So you got that PR internship you really wanted… now what? Here are some tips to make sure this internship is more than just a blurb on your resume.
- Get noticed
- Acquire skills
- Make connections
- Go above and beyond
- Ask the question
1. Get noticed
Sometimes this is easier said than done, but it is essential to moving forward from the internship to either a job with the company or assistance in gaining an entry-level job somewhere else.
How: Ask questions. Contribute during staff meetings. Say hello to everyone in the office every morning. Maintain a professional code of dress and a professional demeanor.
2. Acquire skills
Just working in an internship is not enough. You must be able to take away skills and knowledge from the position. Sadly, some internships are created solely to give busy-work to someone who can do it for free. As frustrating as this can be, it does not mean that you cannot still learn from your coworkers.

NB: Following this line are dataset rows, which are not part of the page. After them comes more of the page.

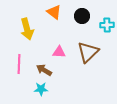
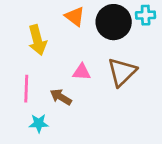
black circle: (82, 16) -> (114, 22), size x1.6
cyan cross: (107, 25) -> (146, 15), moved
cyan star: (41, 89) -> (39, 123), moved

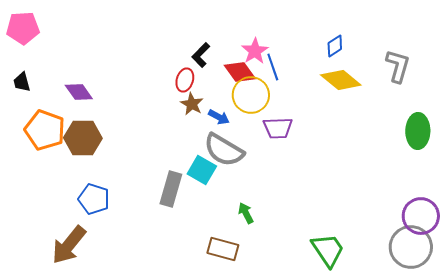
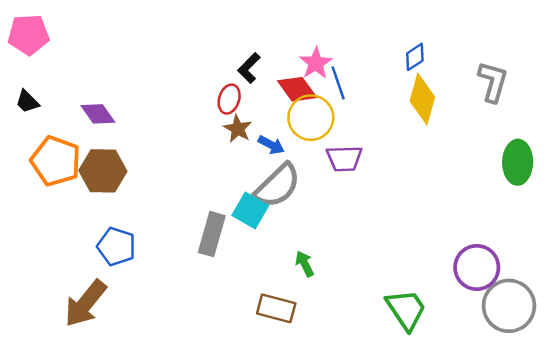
yellow diamond: (341, 80) -> (422, 99), turned 66
black trapezoid: (22, 82) -> (27, 102), turned -30
gray semicircle: (224, 150) -> (277, 186), turned -75
purple circle: (421, 216) -> (477, 267), moved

How: Ask to help with interesting assignments you will learn from. Yes, this means more work, but no one said being an intern was easy! Also, ask your supervisor or coworkers questions when you see them working on something you would like to learn. Ask them if they can teach you how to ___. The bottom line: don’t be afraid to ask for what you need!
3. Make connections
Sitting quietly and doing your work may make you a great intern, but it may not be a good career choice. Your goal should be to form a bond with your coworkers and supervisor and most especially with the people in charge of hiring.
How: Speak to your coworkers and find out their path to this destination in their career. Befriend them on LinkedIn or even (if they are comfortable with it) Facebook. Find out who makes hiring decisions and get to know them. Ask what the requirements are for an entry-level position with the company. Become part of the office team by being friendly, but not overstepping the boundaries of professionalism and the office culture already in place.
4. Go above and beyond
As I mentioned before, a lot of internship work can be the work no one else wants. A good internship will provide you with assignments that will give you experience, but let’s face it: not all internships are good ones. Sometimes it is simply because they do not have experience working with interns. To combat this and to get noticed as a potential future employee, give 110%
How: For example, if you are asked to research three websites, take a look at a few other similar websites just in case there is more information to be gathered. Politely offer this information as well at the end of the report. If you are asked to write in a style you are unfamiliar with, do some research and try to become an expert. Always triple-proof-read your work and get someone else to take a look at it if possible before turning it in. Attention to detail is a very easy way to get noticed, and the lack thereof is also easily noticed! If you are asked to transcribe a video interview, also highlight certain quotes that you think are standouts to make the next person’s job easier. Any simple, repetitive task you are given is a chance to show that you have the gumption to be an amazing employee.
5. Ask the question
This can be the hardest part for many people. Don’t leave your internship wondering if you will hear from them again, or how they felt about you.
How: Near the end of your time there, ask your supervisor what they think about you. Tell them you want an honest critique to help you improve yourself. Ask them if they can see you working there. Ask if there are positions open that you can apply for. Tell them you loved your time there and want to continue the relationship. If there are no positions at the company, ask if they are willing to write you a recommendation or if they have any suggestions for where to apply.
You may have noticed a pattern in these tips: the word ASK. Communication is key in our profession. Asking brings attention to you, it shows that you are paying attention, it shows curiosity and willingness to learn and it shows that you are interested and ambitious.
Do you have any tips for PR interns looking to move to the next level?